Having never been observed with my skull open, I don’t know what it would feel like. But I suspect that, along with the operation preceding it, it would not be one of the most joyful experiences.

It makes you wonder: is it really that crucial for us to know the organisation of nerve cells in the visual cortex of rats and cats to justify this kind of research?

Nanoquakes

A NASA scientist was right to be sceptical of Peter Mockridge and Nathalie Bugeaud’s theory about the possible influence of global warming on seismic activity (15 January, p 28). The thermal conductivity of rock is tiny, approximately 2 watts per metre per kelvin. My back-of-the-envelope calculation suggests that rock deeper than about 10 millimetres will not receive any warming and therefore will not expand. Instead of pushing sideways against neighbouring rock, the surface rock will find it easier to expand upwards – by less than the diameter of an atom.

This is pretty small beer compared with the gravitational effect of the moon, which, with a little help from the sun, raises 30-centimetre tides on the solid Earth – without causing earthquakes.

World language

I would have thought that Svein Gisle Apeland, a Norwegian, would have understood well why science has to be reported in English if it is to be read (22 January, p 27). English is the world language, and has been for a long time.

The French may not like it, but they can’t do anything about it.
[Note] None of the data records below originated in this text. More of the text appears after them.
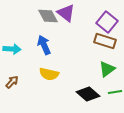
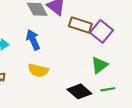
purple square: (107, 22) -> (102, 31), moved
brown rectangle: (105, 41) -> (80, 25), moved

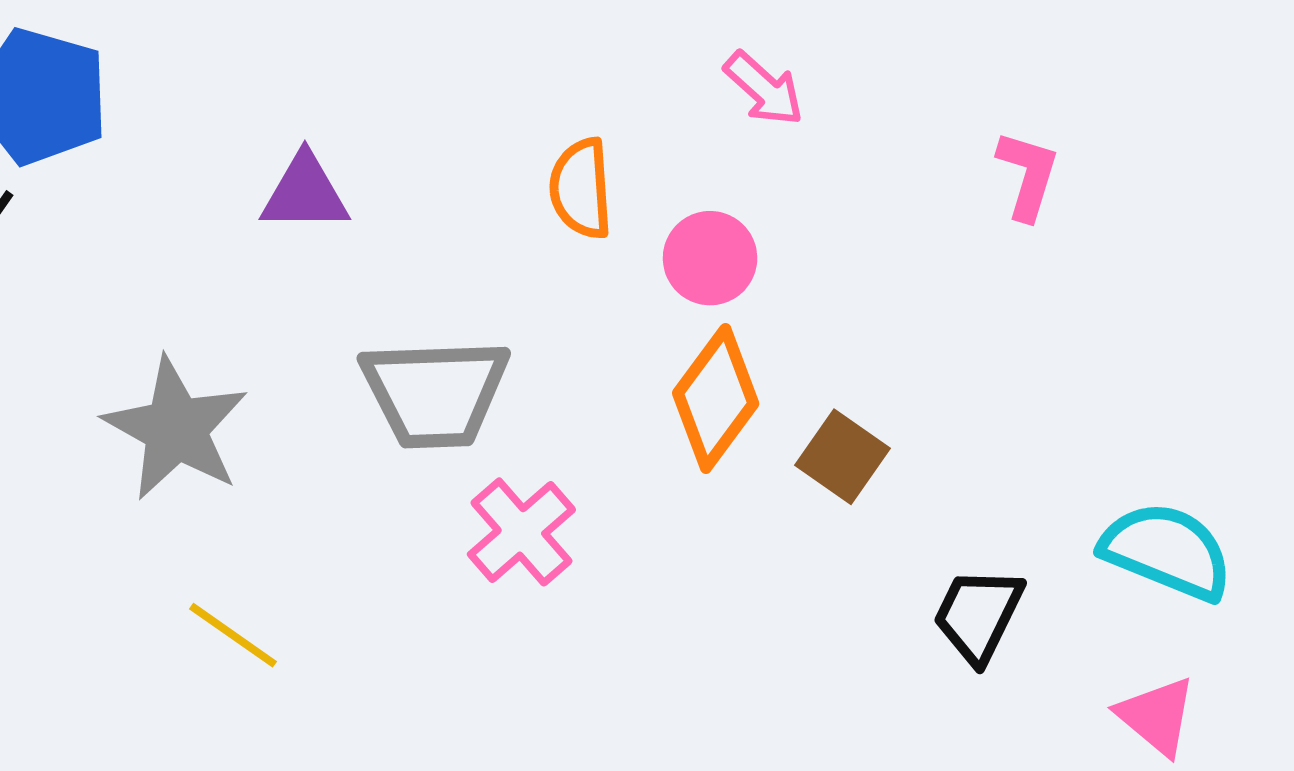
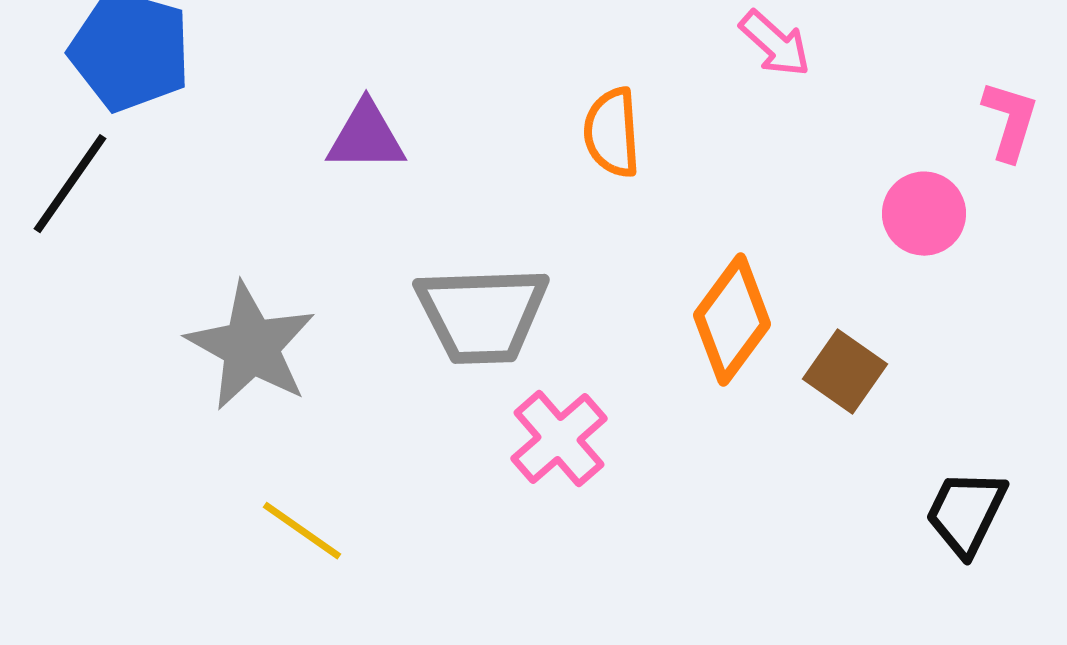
pink circle: (710, 258) -> (924, 214), moved

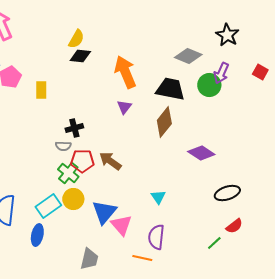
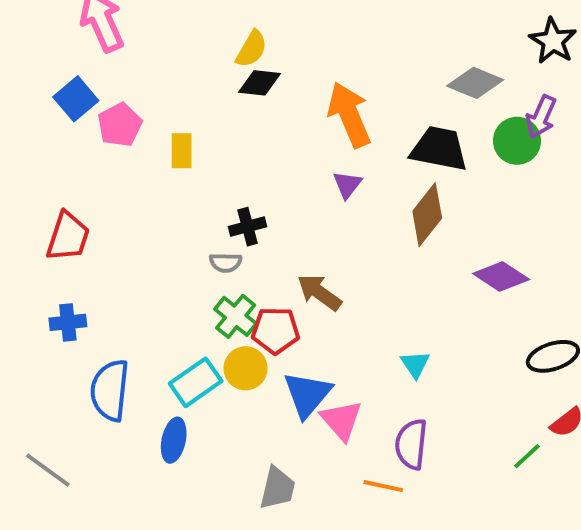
red pentagon: (82, 161) -> (275, 330), moved

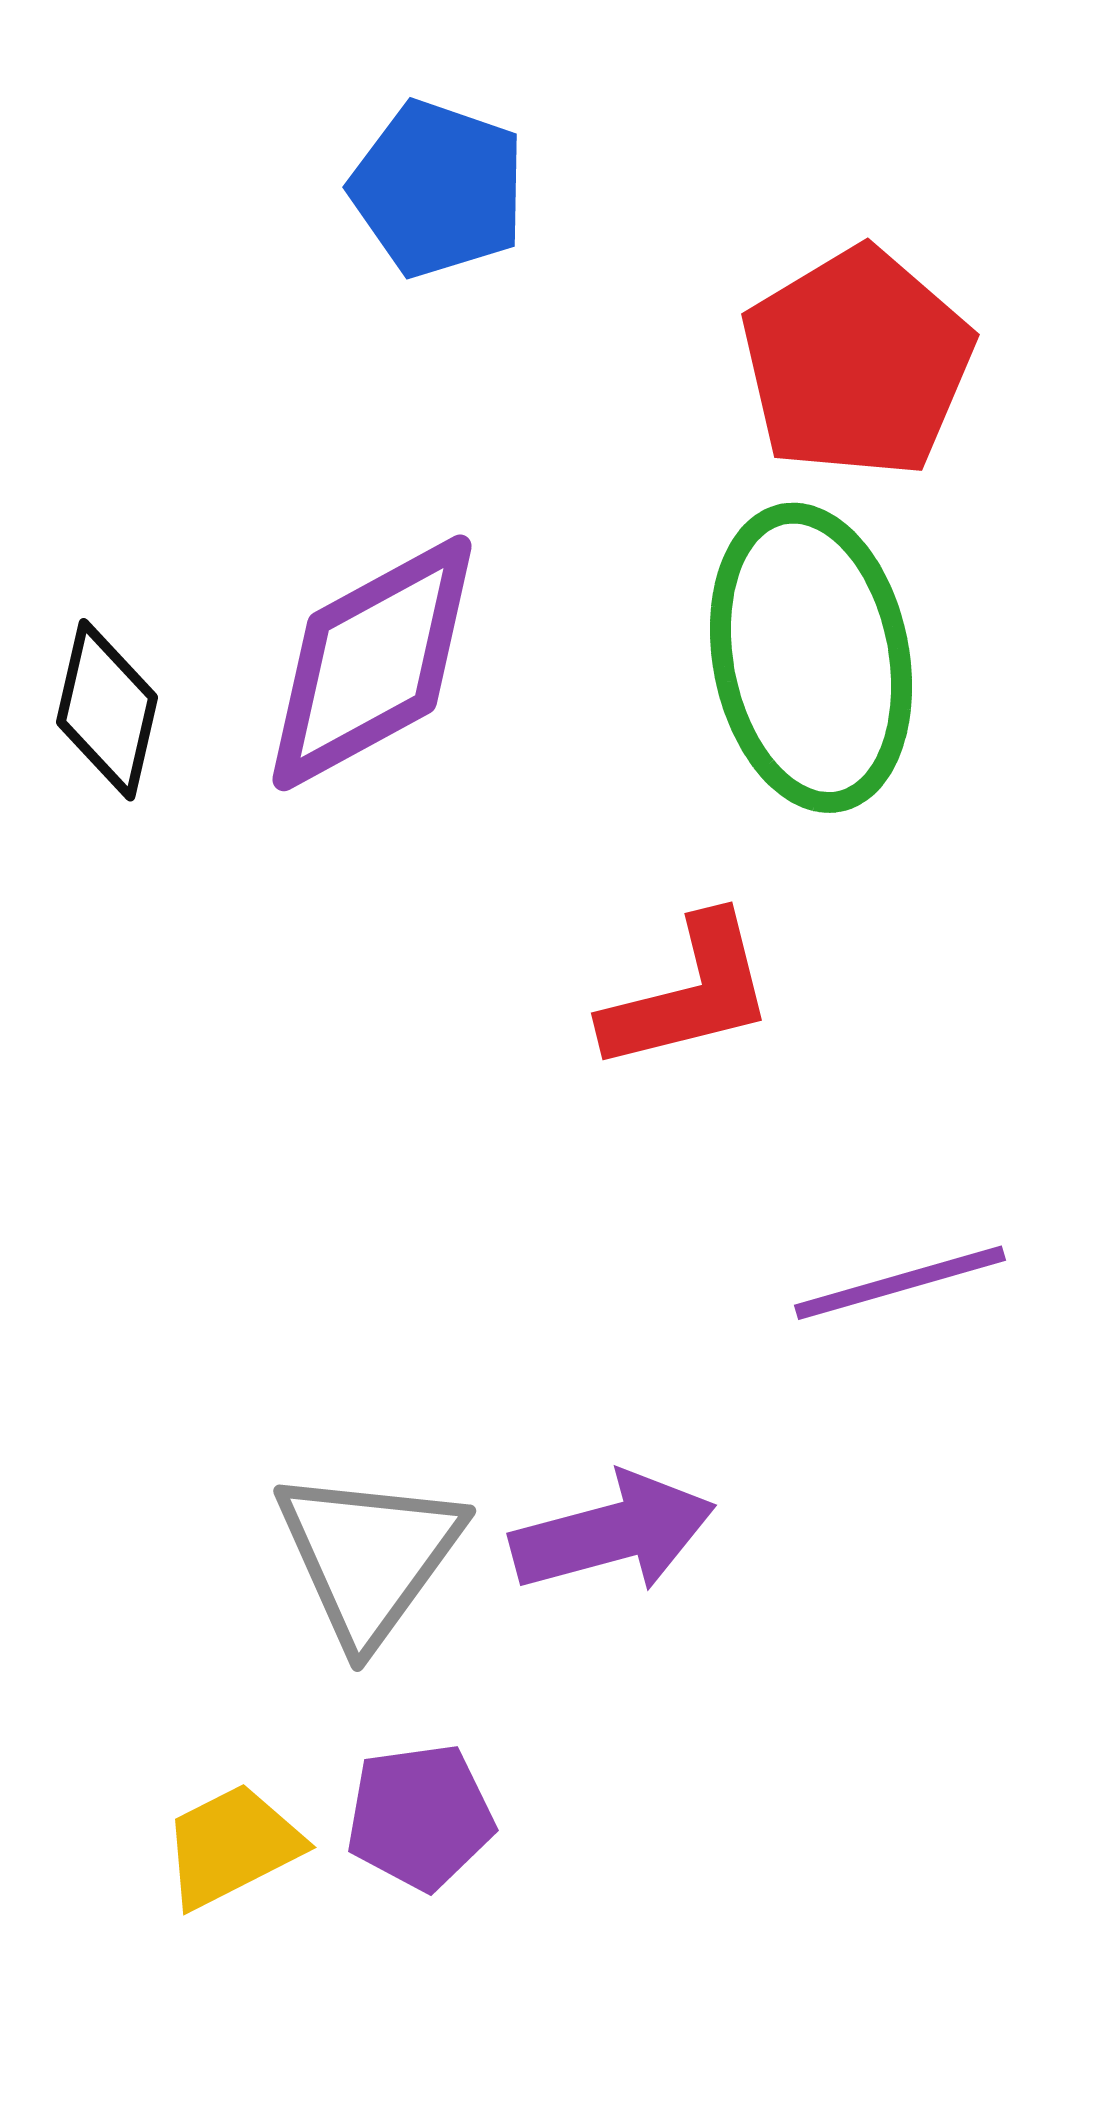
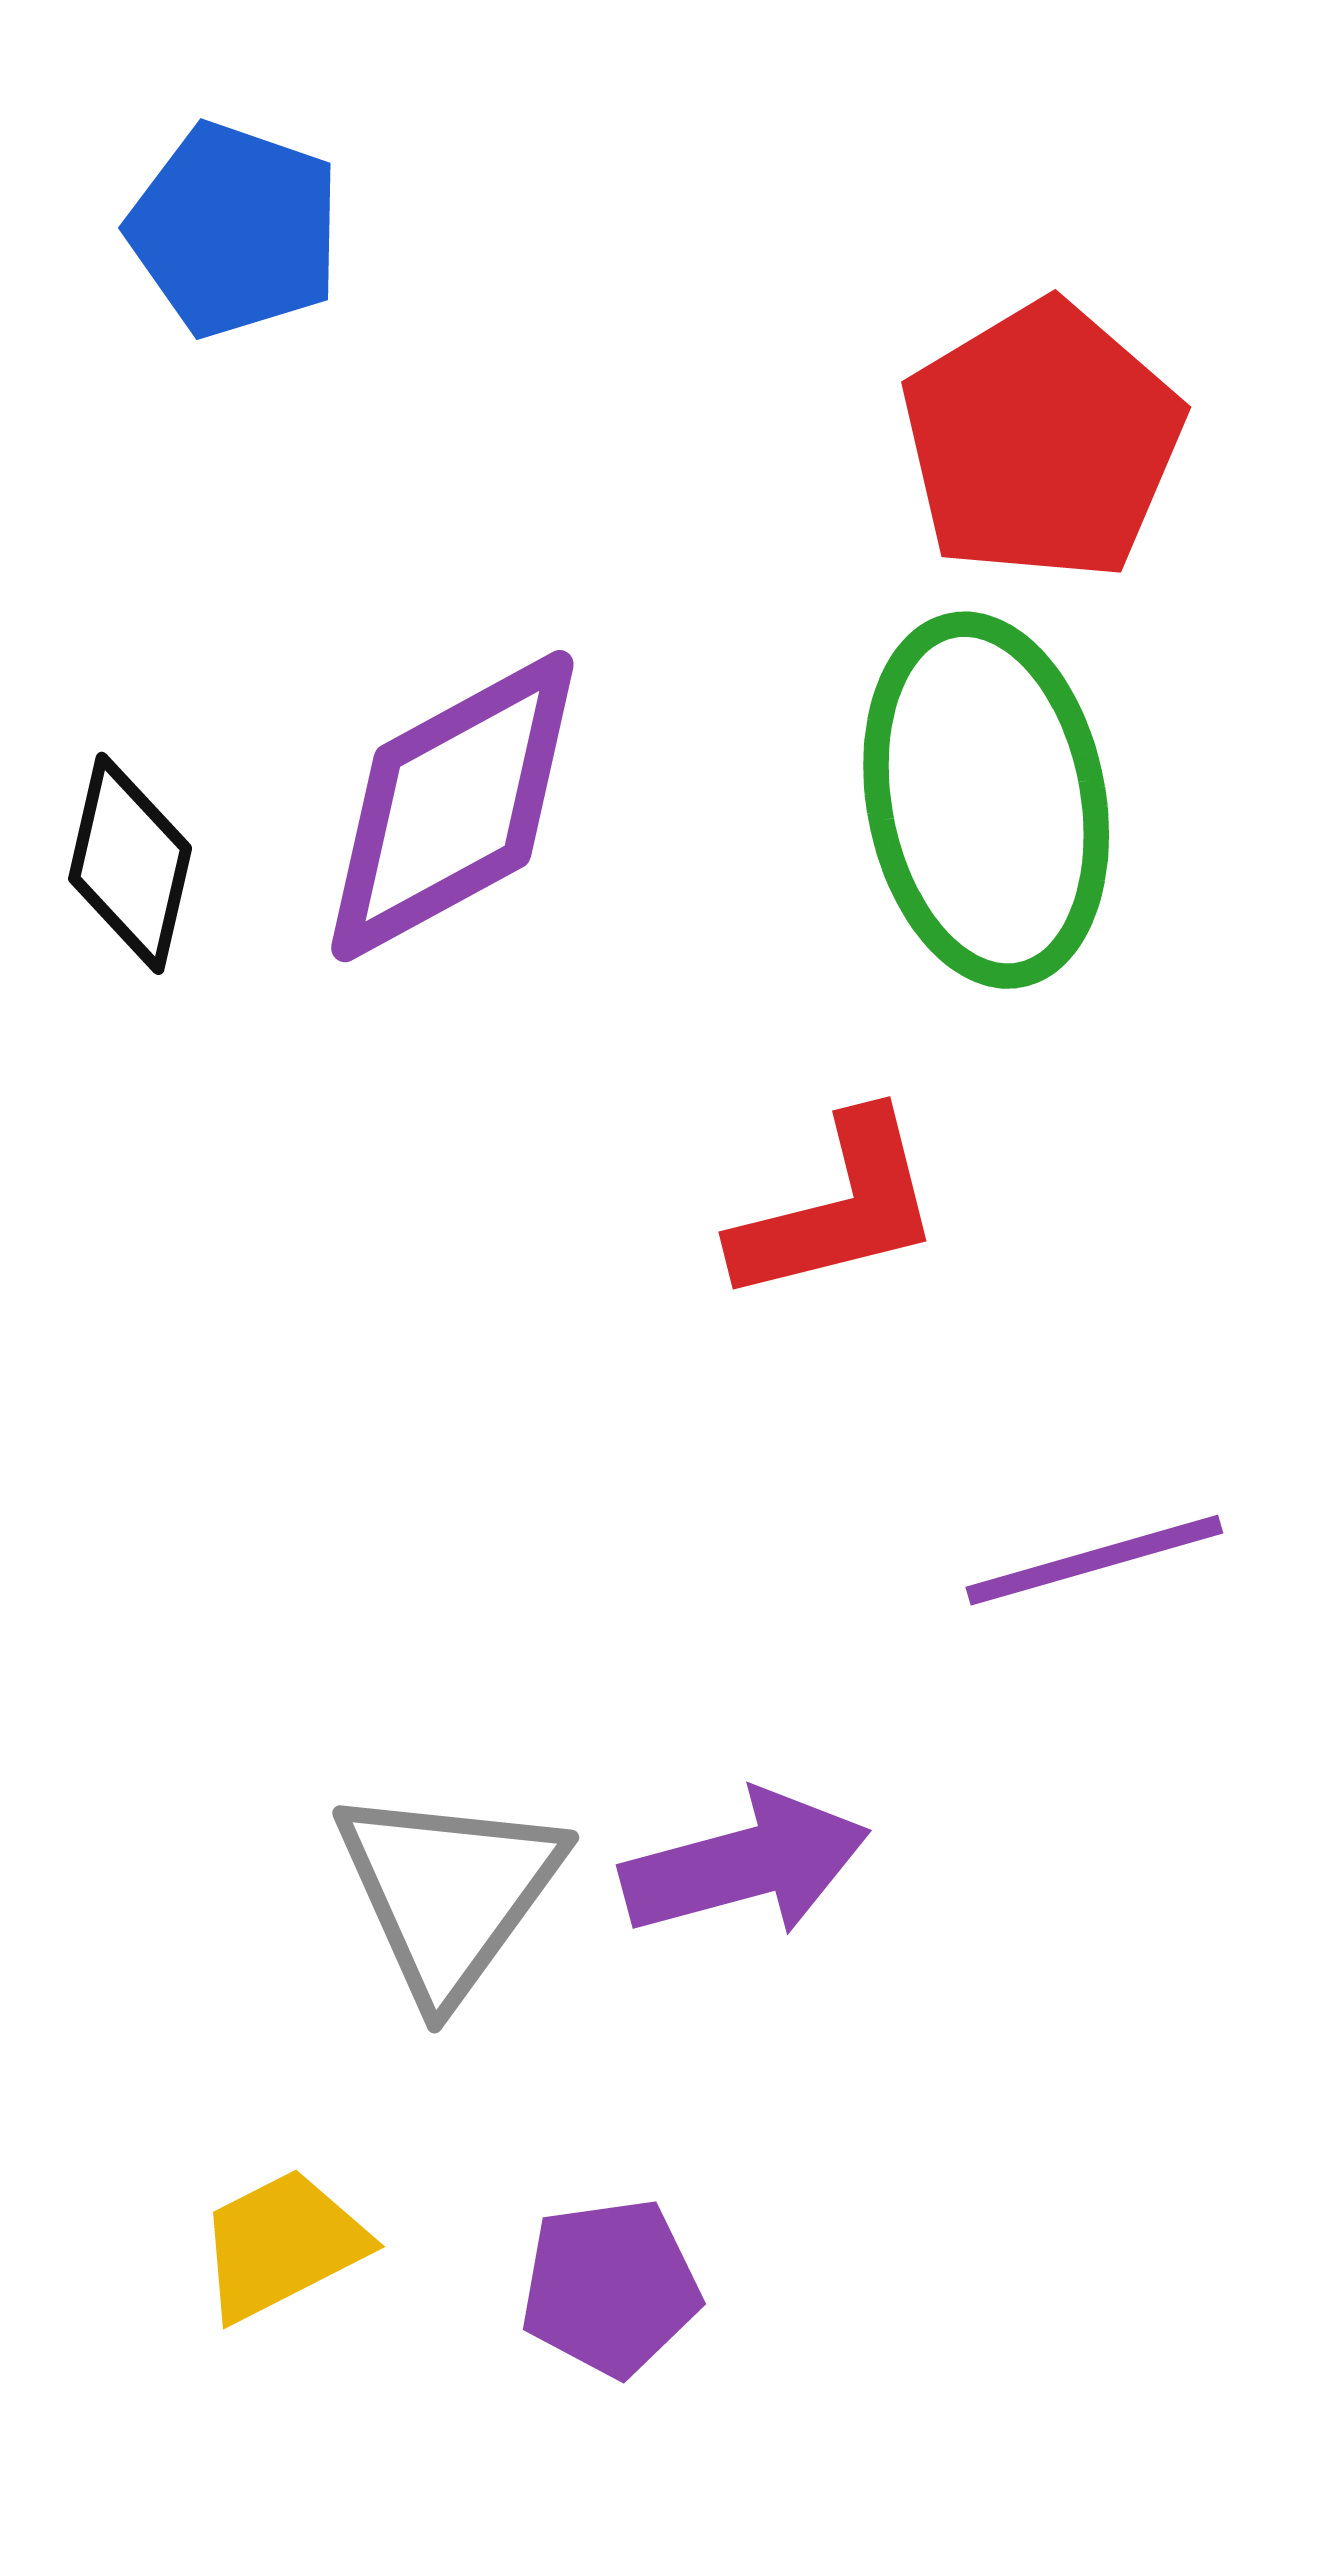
blue pentagon: (438, 189) -> (235, 230), moved
purple pentagon: (420, 1817) -> (610, 2287), moved

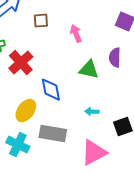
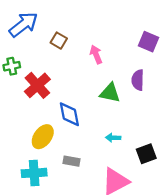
brown square: (41, 21) -> (59, 41), turned 35
gray rectangle: (53, 134) -> (72, 161), size x0.6
cyan cross: (18, 145) -> (34, 173), turned -30

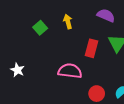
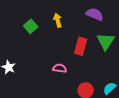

I had to phone a French space organisation a few years ago. Certainly, the operator answered in French, but at the first hint of hesitation she switched to English. Her opposite number at a German organisation didn’t bother speaking German at all. In Norway recently, I overheard an Italian backpacker trying to book a room. No prizes for guessing which language he was using.

Wherever you go in the world, people of differing nationalities use English as their common language. Not exclusively, but far more widely than any other.

All international projects and activities must have a common language, and by and large they choose English. Science is as international an activity as they come, and has done the same. This is dead lucky for English speakers. But it is also lucky for everyone else, because they have only one foreign language to learn.

It is also lucky for science. I wrote a book a while ago and I needed technical input from every country in the world that is involved in space research. If I had had to read reports in all the different languages, I could not possibly have done the work.

We English shouldn’t feel guilty that we are not good at languages. Instead we should feel grateful that there is no other language as widely understood as our own.

Peroxide planet

There seems to be an assumption about Mars. While it is obvious that there is, or has been, some liquid there, can we be certain that it is, or was, H2O? Couldn’t it be hydrogen peroxide for example? Or sulphuric acid, or indeed any liquid? Have I missed something?

David L. Chandler writes:

• The evidence from earlier observations did not rule out the possibility of other fluids, but the latest evidence from the landing missions confirms that the fluid was water. For example, in some samples there are surface layers with concentrations of salts in proportions that exactly match the salts’ relative solubility in water, indicating that they were leached out by water and then redeposited when the water evaporated. It is findings like this, where the evidence is firmly pinned down, that has made this year of exploration so exciting.